Knowing that the jury coordinator had to have advance notice of long jury trials, I felt sure there was an official rule defining counsel's responsibility for the need for extra jurors. I assigned my clerk to locate the rule. This seems a true example of a Multnomah County corollary to the Code of the Brethren. There is no code, but "more what you'd call 'guidelines.'" The jury coordinator reports that, if a jury trial is expected to exceed eight trial days, then the coordinator should be given at least 28 but preferably 42 working days' advance notice of the need to send out additional juror summons to accommodate the request. (This should not be confused with the obligation to notify presiding court, in cases not otherwise specially assigned, at least 30 days in advance of trial if a jury trial is expected to last longer than five days - also one of those non-code guidelines - for pre-assignment for trial.)
The reality is that - regardless of any rule or guideline - the jury coordinator is subject to the practical necessity to send out more than the usual quantity of summons for any long jury case. The longer the trial, the more potential jurors who will be excused based on hardship. Hence, more jurors will have to be called for voir dire to secure the number needed for jury selection. Whether the case is specially assigned or not, it is the responsibility of the lawyers to ensure a timely notice of the need so that additional summons will be issued.
For complex cases, lawyers sometimes wish to have a special panel summoned at least a day prior to the first day of trial, in order to ask jurors to complete a special questionnaire prepared by the lawyers with the court's approval. In theory, such a questionnaire can allow the lawyers to use voir dire more efficiently and effectively. That is patently impossible if the jury coordinator learns of the request too late to prepare and send the appropriate summons. Such a request must be raised with the judge, or if none is assigned, with presiding court, well in advance. There is no benefit in waiting until the last moment; it is better to build in a comfortable margin. The jury coordinator needs 42 days. I would suggest calendaring the request to the judge (with copy to the judge's clerk) for two months in advance of trial.

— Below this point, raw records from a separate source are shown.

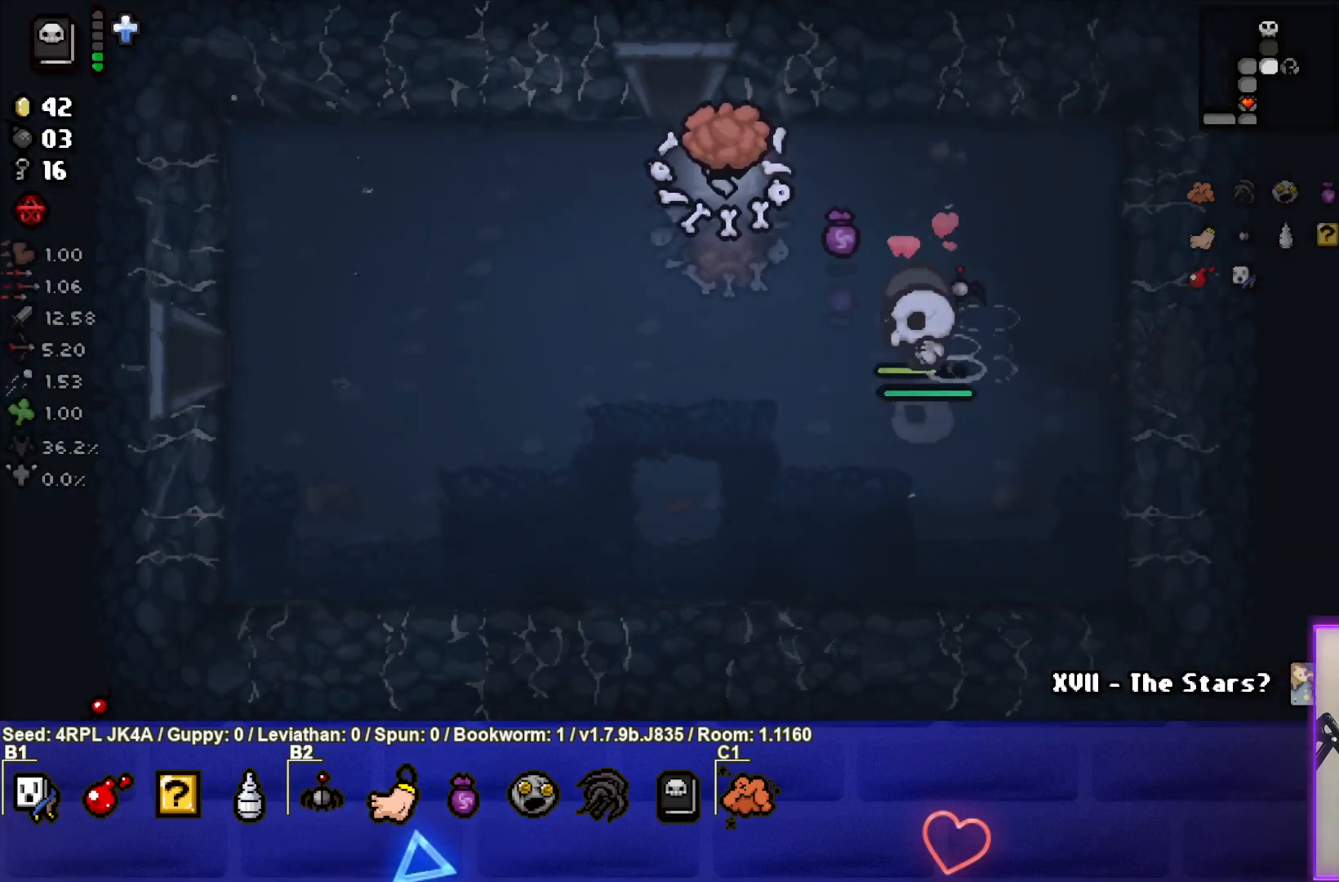
{"buttons": [], "left_stick": "center", "right_stick": "center", "events": [[133, "left_stick", "up"], [500, "left_stick", "center"]]}
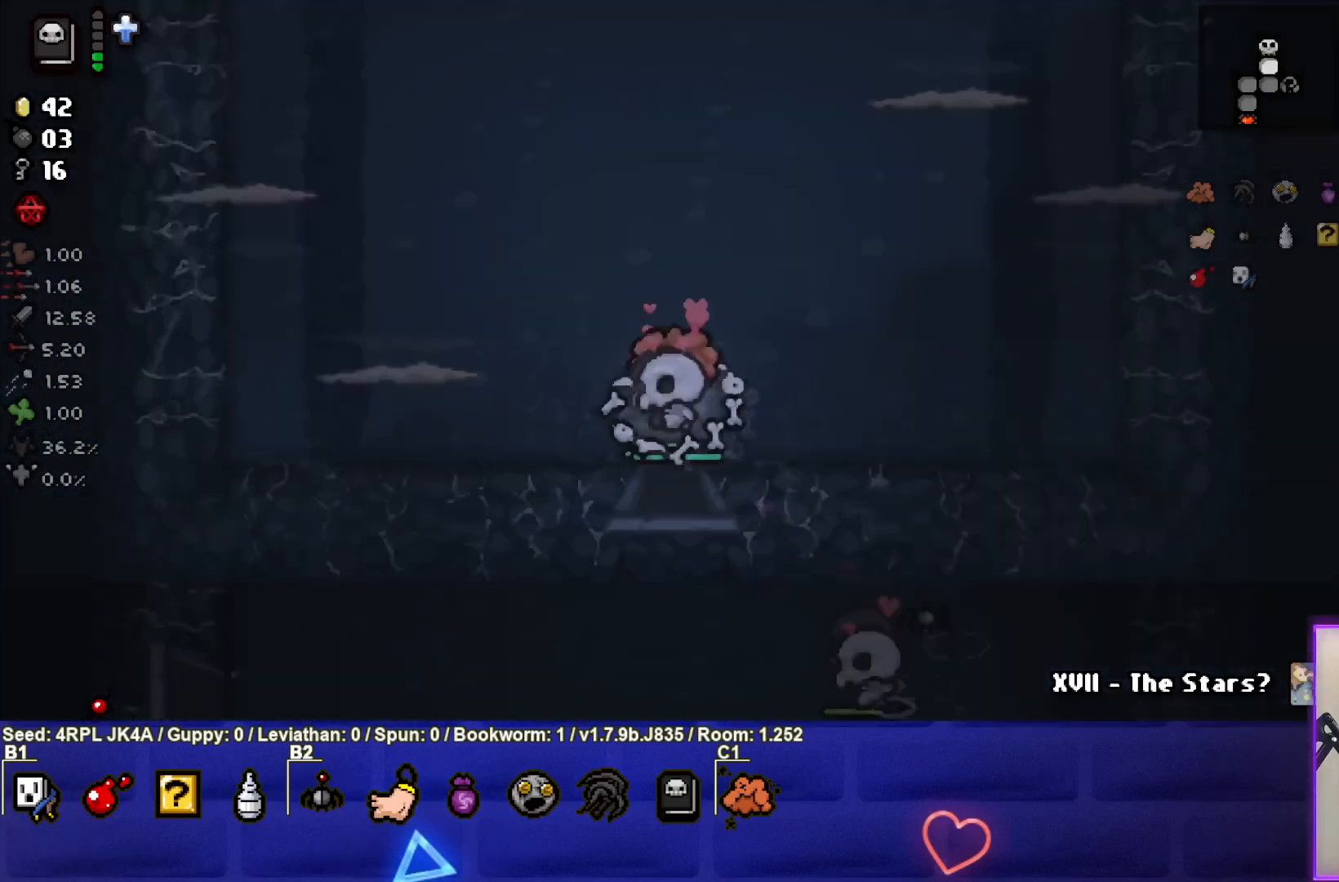
{"buttons": [], "left_stick": "left", "right_stick": "center", "events": [[383, "left_stick", "up-left"], [450, "left_stick", "left"]]}
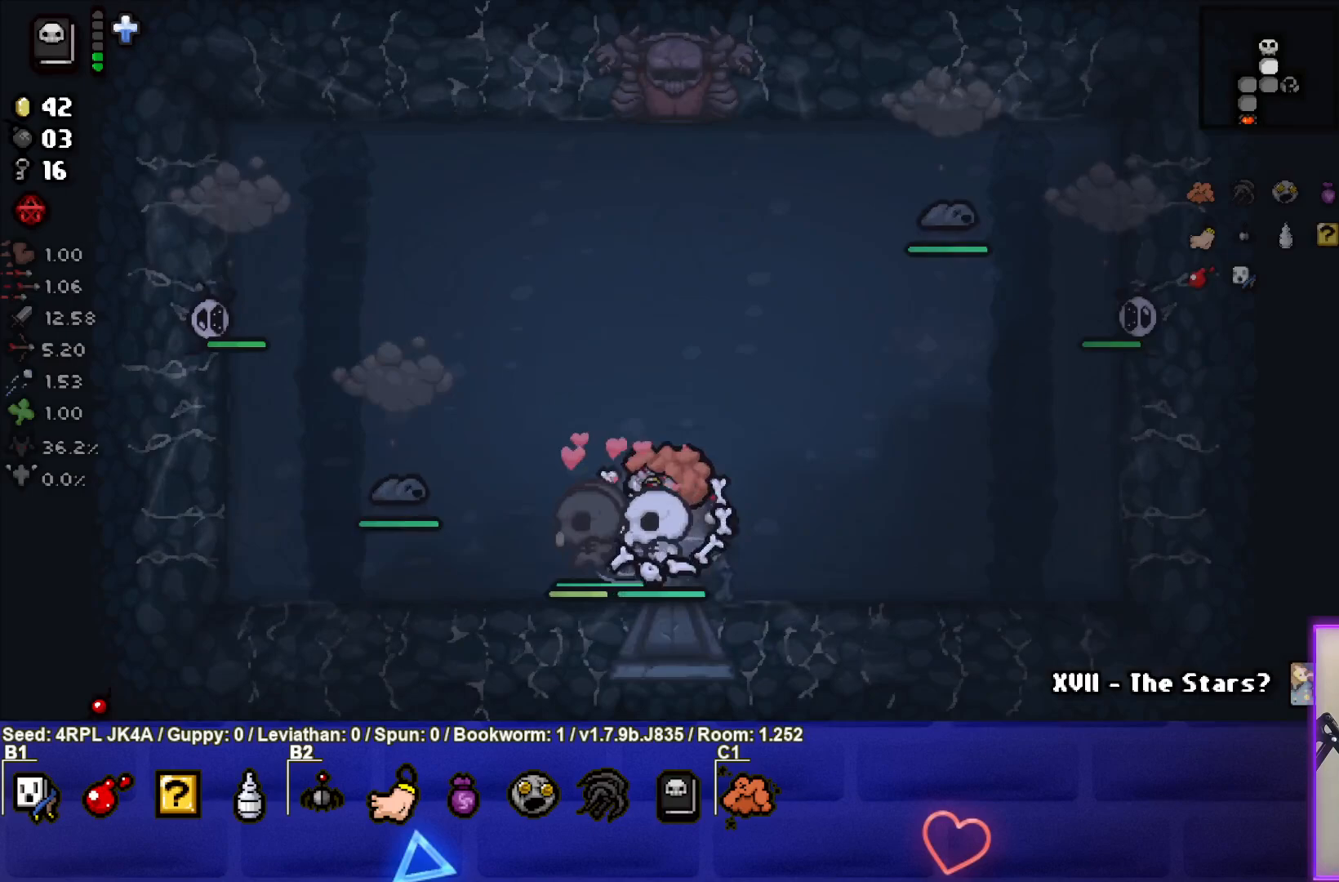
{"buttons": [], "left_stick": "right", "right_stick": "center", "events": [[100, "SQUARE", "down"], [217, "left_stick", "center"], [233, "SQUARE", "up"], [267, "left_stick", "right"], [283, "SQUARE", "down"], [417, "SQUARE", "up"]]}
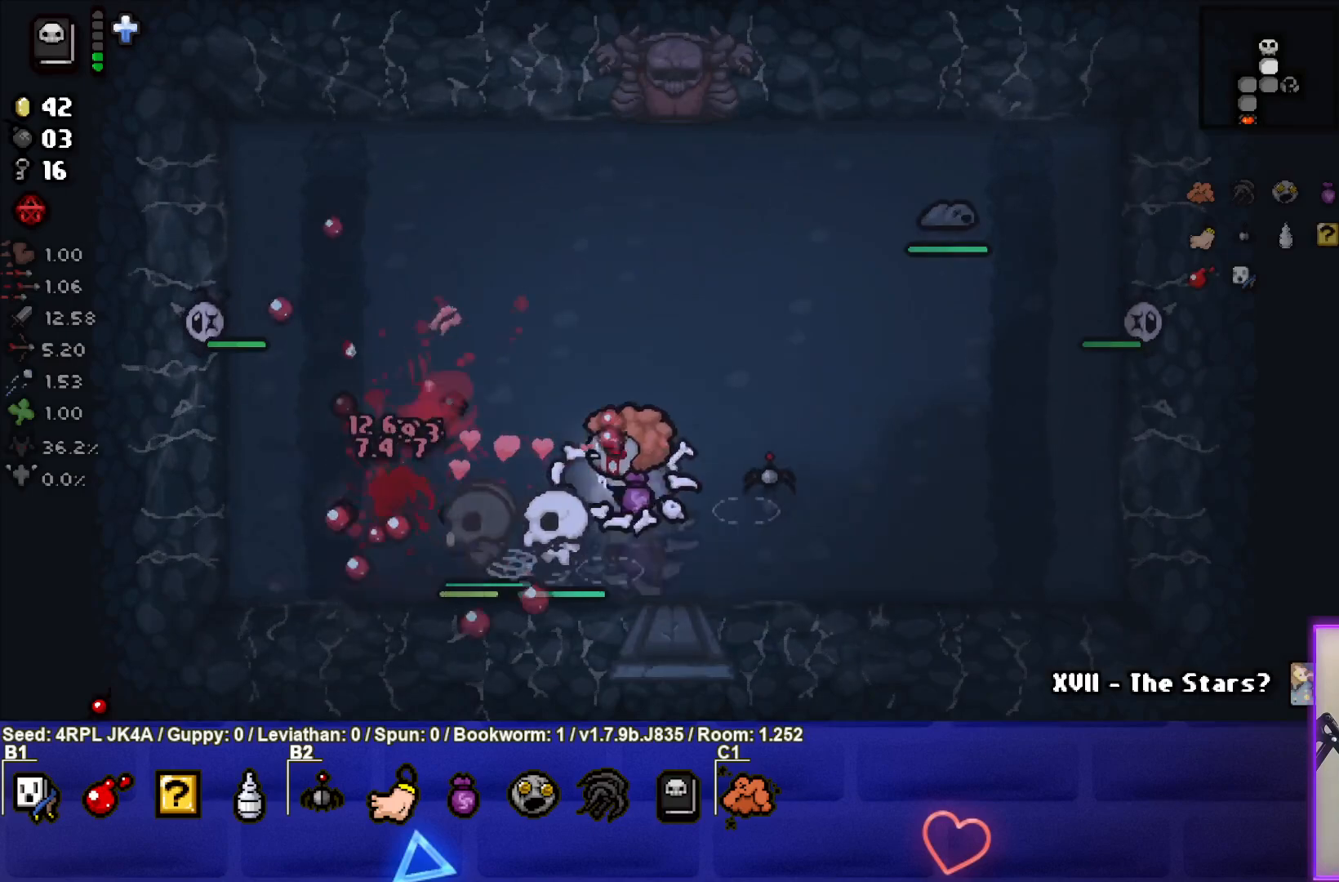
{"buttons": [], "left_stick": "left", "right_stick": "center", "events": [[17, "left_stick", "center"], [117, "left_stick", "right"], [250, "left_stick", "center"], [367, "left_stick", "left"]]}
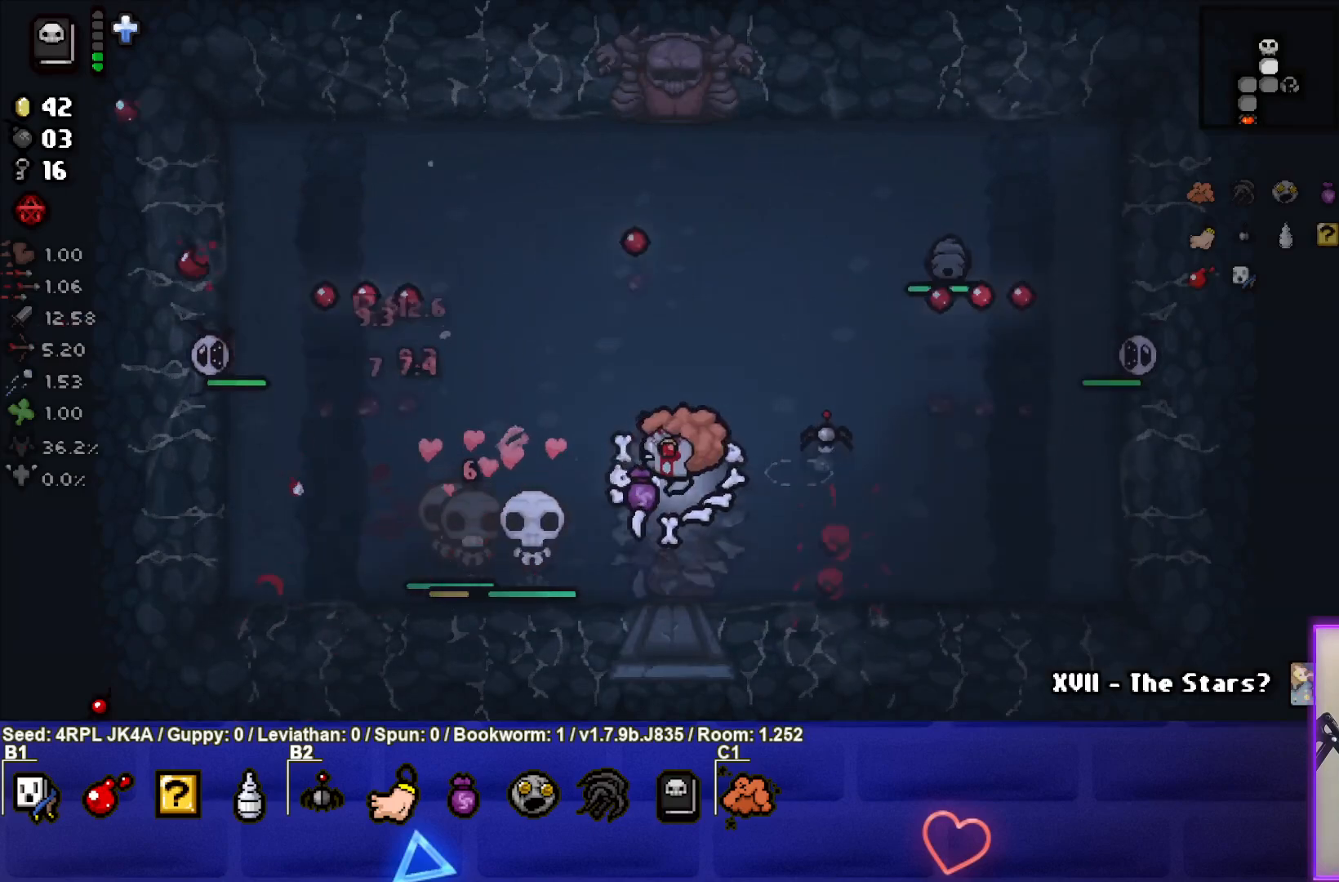
{"buttons": ["SQUARE"], "left_stick": "left", "right_stick": "center", "events": [[33, "left_stick", "center"], [133, "left_stick", "left"], [267, "SQUARE", "down"], [417, "SQUARE", "up"], [467, "SQUARE", "down"]]}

Finally, I must add a probably futile plea to include serious settlement negotiations in the schedule for the big case (sometime well before the customary period of two to three days before commencement of trial). With that purpose in mind, you may consider asking the assigned judge for a preliminary determination of issues that would assist the parties in valuing the case and thus in reaching a mutually acceptable resolution. It must be obvious that the courthouse steps are a particularly expensive point to reach before agreement. Can someone say, "Parley?"